◆ **PROBLEM TO SOLVE**:
Among the entries below, find the lines with the word "wire" and copy them.

Segment Start: AVAILABLE RECORDS

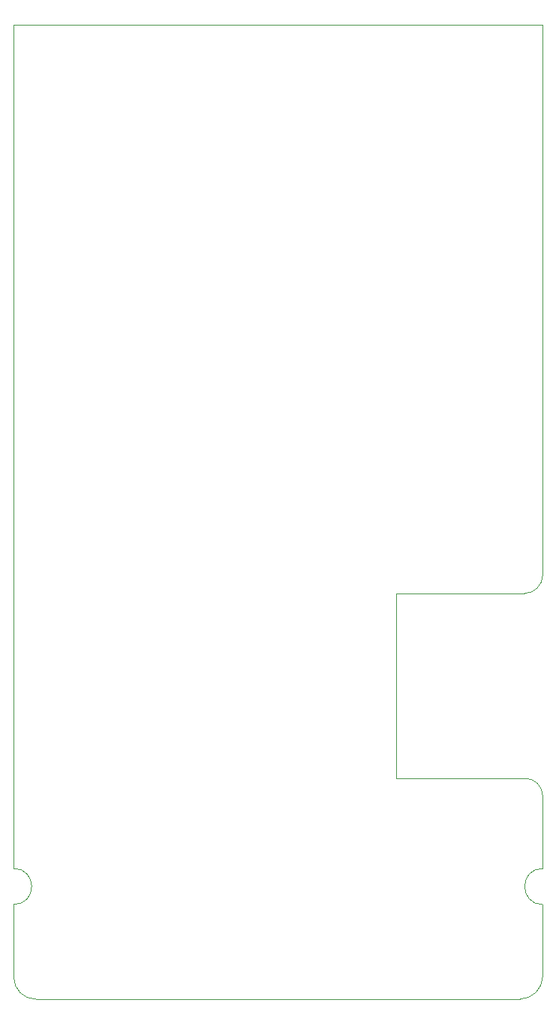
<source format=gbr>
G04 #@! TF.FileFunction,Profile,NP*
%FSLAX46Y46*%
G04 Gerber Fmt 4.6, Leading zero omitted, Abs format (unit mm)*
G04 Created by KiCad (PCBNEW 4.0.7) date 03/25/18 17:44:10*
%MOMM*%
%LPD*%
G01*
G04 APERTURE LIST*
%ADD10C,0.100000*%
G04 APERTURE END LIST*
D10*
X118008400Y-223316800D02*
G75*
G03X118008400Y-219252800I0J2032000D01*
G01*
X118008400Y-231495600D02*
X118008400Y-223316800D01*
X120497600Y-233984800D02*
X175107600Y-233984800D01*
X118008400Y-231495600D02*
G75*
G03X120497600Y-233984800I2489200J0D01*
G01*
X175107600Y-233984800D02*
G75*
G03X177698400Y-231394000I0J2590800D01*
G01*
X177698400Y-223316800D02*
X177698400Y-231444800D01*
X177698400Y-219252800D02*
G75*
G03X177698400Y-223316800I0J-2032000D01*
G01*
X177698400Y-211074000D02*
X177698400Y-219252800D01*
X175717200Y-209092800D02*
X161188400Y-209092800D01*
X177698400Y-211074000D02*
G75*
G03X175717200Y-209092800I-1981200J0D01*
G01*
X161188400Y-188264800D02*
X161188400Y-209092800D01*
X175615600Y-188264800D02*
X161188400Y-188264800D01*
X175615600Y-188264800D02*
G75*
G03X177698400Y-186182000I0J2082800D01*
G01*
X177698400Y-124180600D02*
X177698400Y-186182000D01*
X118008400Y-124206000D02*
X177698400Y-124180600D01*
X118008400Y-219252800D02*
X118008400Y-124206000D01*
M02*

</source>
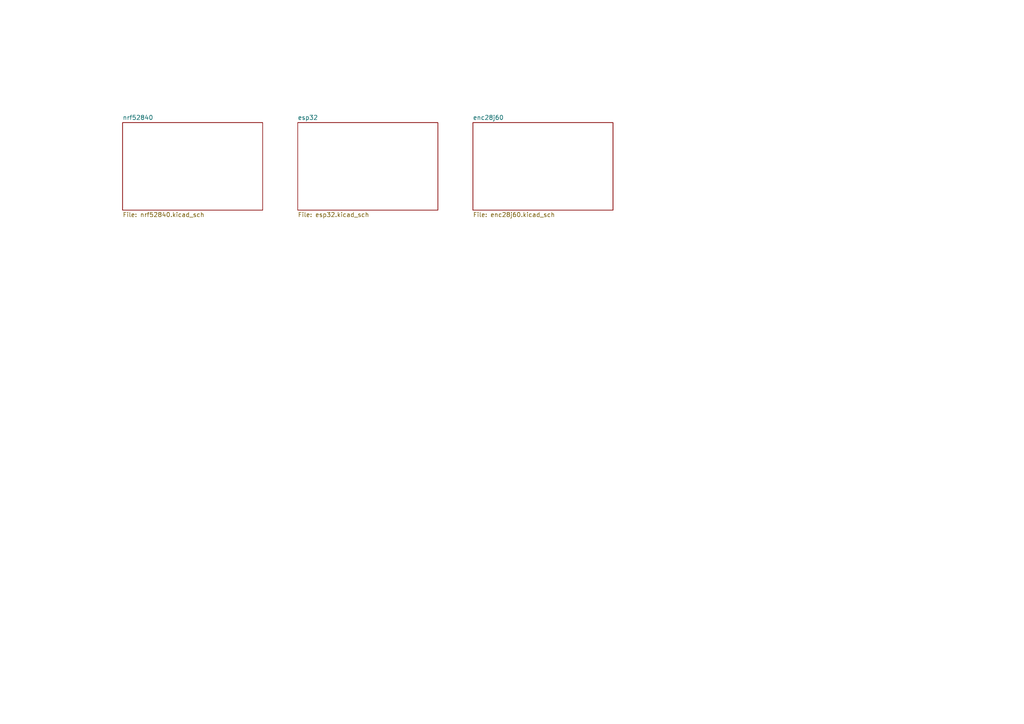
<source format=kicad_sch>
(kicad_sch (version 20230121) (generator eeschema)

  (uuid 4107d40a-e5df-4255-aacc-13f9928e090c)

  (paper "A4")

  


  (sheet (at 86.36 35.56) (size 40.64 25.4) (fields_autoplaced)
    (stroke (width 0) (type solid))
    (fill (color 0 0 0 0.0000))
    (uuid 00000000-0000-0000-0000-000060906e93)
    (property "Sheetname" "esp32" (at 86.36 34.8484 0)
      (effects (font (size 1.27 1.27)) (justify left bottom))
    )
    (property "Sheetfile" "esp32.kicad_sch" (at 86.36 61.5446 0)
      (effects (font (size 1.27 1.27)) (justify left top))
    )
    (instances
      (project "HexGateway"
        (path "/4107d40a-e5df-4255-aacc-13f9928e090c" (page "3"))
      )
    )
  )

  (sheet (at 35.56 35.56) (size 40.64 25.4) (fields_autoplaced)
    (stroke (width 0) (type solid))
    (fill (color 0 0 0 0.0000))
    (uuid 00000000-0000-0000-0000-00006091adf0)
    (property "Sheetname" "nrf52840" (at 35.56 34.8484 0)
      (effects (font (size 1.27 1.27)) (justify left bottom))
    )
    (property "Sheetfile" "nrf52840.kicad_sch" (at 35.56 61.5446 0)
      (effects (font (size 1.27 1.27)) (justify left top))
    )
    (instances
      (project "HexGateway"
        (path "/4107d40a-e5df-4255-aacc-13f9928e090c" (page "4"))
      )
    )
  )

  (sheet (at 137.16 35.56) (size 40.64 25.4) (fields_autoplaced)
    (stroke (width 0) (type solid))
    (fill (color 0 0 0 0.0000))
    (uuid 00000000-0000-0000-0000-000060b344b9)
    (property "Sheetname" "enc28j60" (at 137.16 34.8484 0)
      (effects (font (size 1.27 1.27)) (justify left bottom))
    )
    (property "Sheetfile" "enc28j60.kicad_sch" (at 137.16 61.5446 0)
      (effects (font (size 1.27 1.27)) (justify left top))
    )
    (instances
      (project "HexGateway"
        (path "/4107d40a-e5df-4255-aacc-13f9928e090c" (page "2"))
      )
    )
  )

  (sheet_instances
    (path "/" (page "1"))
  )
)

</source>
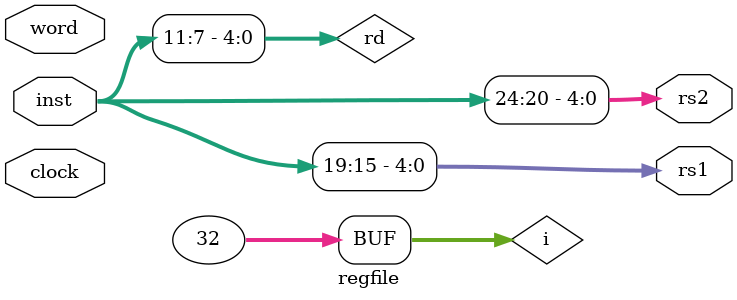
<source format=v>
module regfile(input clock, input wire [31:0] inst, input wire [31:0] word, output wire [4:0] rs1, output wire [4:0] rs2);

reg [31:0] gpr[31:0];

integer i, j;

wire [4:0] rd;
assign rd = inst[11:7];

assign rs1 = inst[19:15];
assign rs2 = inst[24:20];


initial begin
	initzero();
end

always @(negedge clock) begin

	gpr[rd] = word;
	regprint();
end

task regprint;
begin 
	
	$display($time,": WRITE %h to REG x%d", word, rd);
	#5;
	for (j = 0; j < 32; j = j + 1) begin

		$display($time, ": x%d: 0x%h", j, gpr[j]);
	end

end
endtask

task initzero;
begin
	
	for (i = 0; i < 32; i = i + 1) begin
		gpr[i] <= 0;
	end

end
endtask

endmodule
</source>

Segment End: AVAILABLE RECORDS

◆ **COMPLETED EXERCISE**:
module regfile(input clock, input wire [31:0] inst, input wire [31:0] word, output wire [4:0] rs1, output wire [4:0] rs2);
wire [4:0] rd;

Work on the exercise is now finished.